What you will do: Only one stretch of the data is wanted: the line containing "50: (239, 64)", the line containing "82: (220, 38)", and every line between them, copied exactly.

[Data extracted from a collection]
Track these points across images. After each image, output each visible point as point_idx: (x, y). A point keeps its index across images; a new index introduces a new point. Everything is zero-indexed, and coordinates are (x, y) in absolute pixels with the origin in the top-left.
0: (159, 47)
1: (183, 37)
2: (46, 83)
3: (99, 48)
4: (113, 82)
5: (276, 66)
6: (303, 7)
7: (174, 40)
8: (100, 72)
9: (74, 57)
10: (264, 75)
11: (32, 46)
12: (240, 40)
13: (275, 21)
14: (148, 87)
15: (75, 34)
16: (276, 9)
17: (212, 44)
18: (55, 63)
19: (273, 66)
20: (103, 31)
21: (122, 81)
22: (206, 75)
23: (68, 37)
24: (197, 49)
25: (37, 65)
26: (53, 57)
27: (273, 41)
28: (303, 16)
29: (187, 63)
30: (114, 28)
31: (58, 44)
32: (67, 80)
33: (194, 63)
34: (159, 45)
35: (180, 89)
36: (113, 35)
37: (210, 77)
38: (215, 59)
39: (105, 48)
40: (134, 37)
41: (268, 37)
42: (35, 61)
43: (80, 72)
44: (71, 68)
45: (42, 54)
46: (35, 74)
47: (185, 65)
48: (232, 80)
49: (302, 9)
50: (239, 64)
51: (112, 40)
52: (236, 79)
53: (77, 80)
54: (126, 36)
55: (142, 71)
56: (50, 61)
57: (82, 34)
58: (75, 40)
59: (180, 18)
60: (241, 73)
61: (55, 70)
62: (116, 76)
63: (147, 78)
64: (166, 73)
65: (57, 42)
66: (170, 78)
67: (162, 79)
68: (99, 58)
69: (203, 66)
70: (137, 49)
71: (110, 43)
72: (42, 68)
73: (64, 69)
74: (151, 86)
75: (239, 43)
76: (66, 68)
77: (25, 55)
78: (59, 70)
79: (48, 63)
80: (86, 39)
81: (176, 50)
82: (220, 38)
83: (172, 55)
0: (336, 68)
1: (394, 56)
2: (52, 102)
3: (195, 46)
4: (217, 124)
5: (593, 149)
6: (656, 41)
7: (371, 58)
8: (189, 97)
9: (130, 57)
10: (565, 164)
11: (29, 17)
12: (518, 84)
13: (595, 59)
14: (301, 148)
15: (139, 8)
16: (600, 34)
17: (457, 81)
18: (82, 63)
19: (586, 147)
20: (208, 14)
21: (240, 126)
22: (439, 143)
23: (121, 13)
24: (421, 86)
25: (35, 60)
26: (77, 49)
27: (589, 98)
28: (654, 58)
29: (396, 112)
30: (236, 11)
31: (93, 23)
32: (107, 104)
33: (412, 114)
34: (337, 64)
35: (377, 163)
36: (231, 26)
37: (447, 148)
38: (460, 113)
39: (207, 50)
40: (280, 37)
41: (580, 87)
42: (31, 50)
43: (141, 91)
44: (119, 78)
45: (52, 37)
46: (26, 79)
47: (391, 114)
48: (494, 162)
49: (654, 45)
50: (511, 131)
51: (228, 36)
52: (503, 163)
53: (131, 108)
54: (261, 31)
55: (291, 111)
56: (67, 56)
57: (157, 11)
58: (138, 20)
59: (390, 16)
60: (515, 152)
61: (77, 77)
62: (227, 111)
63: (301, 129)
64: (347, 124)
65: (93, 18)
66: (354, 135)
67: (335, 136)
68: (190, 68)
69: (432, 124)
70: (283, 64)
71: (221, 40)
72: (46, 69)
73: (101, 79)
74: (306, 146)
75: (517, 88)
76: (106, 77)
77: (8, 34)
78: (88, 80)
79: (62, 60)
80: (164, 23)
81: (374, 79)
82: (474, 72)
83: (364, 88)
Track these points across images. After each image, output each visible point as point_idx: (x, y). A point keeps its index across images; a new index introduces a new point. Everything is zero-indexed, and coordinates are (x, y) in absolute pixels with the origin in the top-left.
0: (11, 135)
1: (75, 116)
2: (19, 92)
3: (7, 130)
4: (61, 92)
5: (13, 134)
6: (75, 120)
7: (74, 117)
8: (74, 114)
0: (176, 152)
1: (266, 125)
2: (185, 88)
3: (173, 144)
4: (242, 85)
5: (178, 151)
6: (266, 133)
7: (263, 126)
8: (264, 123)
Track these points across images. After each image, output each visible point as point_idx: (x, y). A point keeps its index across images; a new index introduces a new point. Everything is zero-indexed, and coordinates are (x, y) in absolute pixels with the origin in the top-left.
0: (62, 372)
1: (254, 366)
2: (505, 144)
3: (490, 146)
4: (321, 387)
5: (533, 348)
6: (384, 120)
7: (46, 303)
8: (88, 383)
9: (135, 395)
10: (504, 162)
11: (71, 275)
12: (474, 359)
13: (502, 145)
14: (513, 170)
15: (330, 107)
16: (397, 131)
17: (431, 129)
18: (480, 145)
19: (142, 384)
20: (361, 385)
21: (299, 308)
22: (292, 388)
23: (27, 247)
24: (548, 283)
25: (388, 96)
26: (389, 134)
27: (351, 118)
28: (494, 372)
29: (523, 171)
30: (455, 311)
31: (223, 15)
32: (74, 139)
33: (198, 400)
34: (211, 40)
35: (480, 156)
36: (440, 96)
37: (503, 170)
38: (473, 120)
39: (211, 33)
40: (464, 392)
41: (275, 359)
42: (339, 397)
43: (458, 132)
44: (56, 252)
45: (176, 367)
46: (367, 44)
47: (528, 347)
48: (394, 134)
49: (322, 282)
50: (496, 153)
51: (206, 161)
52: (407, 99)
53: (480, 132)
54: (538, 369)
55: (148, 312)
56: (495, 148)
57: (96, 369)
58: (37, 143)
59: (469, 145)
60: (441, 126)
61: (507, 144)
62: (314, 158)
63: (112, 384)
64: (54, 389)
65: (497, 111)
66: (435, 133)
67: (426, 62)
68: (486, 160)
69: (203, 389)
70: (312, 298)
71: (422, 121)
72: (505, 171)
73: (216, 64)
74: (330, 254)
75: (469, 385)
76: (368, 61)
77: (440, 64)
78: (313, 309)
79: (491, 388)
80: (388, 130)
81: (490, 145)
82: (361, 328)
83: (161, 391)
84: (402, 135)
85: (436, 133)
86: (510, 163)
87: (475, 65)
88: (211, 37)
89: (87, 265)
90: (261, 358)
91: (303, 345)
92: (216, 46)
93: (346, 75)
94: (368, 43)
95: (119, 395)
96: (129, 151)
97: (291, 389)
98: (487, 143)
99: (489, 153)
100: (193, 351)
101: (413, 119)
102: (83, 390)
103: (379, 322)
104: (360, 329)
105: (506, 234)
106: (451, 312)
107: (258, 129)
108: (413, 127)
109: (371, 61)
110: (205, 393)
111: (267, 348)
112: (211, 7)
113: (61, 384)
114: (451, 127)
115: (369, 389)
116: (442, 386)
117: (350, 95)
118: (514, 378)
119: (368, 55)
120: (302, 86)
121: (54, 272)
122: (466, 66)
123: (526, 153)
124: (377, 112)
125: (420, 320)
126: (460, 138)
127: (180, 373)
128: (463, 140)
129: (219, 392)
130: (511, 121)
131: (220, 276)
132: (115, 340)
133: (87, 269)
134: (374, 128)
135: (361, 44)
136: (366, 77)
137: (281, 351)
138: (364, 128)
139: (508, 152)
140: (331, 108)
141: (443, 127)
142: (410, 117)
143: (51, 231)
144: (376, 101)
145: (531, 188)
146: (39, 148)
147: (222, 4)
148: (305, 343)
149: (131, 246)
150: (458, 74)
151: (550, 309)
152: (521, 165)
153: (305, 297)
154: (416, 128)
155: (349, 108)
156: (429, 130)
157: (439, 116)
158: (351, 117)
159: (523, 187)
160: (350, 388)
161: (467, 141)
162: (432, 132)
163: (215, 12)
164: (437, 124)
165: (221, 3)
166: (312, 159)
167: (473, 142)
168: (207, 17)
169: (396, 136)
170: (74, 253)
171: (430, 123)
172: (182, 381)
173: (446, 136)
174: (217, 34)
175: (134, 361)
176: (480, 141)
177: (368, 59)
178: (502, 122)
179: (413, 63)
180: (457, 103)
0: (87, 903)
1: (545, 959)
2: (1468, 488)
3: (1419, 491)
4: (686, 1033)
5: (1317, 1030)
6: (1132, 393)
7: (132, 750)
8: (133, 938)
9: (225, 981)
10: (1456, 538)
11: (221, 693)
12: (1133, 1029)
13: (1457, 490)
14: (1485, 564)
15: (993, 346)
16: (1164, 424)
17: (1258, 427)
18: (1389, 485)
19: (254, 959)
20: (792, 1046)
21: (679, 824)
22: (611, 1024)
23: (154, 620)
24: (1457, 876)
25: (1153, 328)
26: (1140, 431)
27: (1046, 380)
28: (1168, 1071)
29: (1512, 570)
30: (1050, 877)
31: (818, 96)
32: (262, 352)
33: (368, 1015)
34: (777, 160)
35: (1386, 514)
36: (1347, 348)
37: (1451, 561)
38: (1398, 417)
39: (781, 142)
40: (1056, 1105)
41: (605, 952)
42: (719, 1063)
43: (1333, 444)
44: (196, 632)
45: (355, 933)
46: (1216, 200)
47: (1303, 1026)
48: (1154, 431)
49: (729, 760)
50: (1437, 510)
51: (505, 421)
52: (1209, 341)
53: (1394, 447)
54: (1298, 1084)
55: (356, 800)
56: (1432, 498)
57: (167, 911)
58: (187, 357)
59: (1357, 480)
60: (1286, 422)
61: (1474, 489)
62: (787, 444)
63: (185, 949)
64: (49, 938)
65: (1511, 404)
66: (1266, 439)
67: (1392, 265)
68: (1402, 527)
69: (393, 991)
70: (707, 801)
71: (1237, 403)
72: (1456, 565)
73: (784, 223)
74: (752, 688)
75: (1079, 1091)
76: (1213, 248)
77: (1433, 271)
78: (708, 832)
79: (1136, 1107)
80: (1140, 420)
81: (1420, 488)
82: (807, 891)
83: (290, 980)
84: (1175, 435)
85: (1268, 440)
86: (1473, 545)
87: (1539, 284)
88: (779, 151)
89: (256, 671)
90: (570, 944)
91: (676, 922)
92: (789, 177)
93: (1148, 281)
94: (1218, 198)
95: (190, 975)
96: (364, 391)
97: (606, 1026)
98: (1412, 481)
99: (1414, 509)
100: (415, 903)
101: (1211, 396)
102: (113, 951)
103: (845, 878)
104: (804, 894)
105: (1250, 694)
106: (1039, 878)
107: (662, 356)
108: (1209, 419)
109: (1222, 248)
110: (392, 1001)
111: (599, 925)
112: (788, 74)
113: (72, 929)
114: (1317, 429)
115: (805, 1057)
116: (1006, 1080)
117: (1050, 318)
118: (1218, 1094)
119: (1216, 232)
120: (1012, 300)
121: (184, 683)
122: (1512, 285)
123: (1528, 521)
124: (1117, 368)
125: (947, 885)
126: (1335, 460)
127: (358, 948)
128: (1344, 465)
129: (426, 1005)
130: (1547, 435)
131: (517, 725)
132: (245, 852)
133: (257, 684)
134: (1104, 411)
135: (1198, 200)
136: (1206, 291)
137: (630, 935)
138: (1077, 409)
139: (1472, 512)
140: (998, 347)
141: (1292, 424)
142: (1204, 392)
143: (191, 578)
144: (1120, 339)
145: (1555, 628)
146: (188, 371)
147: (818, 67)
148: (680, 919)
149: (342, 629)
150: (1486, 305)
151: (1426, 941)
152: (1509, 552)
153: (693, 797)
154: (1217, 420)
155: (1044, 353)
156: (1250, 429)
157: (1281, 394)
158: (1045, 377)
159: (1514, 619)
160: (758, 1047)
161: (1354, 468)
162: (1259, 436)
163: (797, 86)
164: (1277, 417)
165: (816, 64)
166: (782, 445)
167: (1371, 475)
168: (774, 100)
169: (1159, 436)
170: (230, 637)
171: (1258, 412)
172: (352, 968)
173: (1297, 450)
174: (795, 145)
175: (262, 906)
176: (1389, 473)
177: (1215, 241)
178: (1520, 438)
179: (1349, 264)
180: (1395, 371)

Answer area:
50: (239, 64)
51: (112, 40)
52: (236, 79)
53: (77, 80)
54: (126, 36)
55: (142, 71)
56: (50, 61)
57: (82, 34)
58: (75, 40)
59: (180, 18)
60: (241, 73)
61: (55, 70)
62: (116, 76)
63: (147, 78)
64: (166, 73)
65: (57, 42)
66: (170, 78)
67: (162, 79)
68: (99, 58)
69: (203, 66)
70: (137, 49)
71: (110, 43)
72: (42, 68)
73: (64, 69)
74: (151, 86)
75: (239, 43)
76: (66, 68)
77: (25, 55)
78: (59, 70)
79: (48, 63)
80: (86, 39)
81: (176, 50)
82: (220, 38)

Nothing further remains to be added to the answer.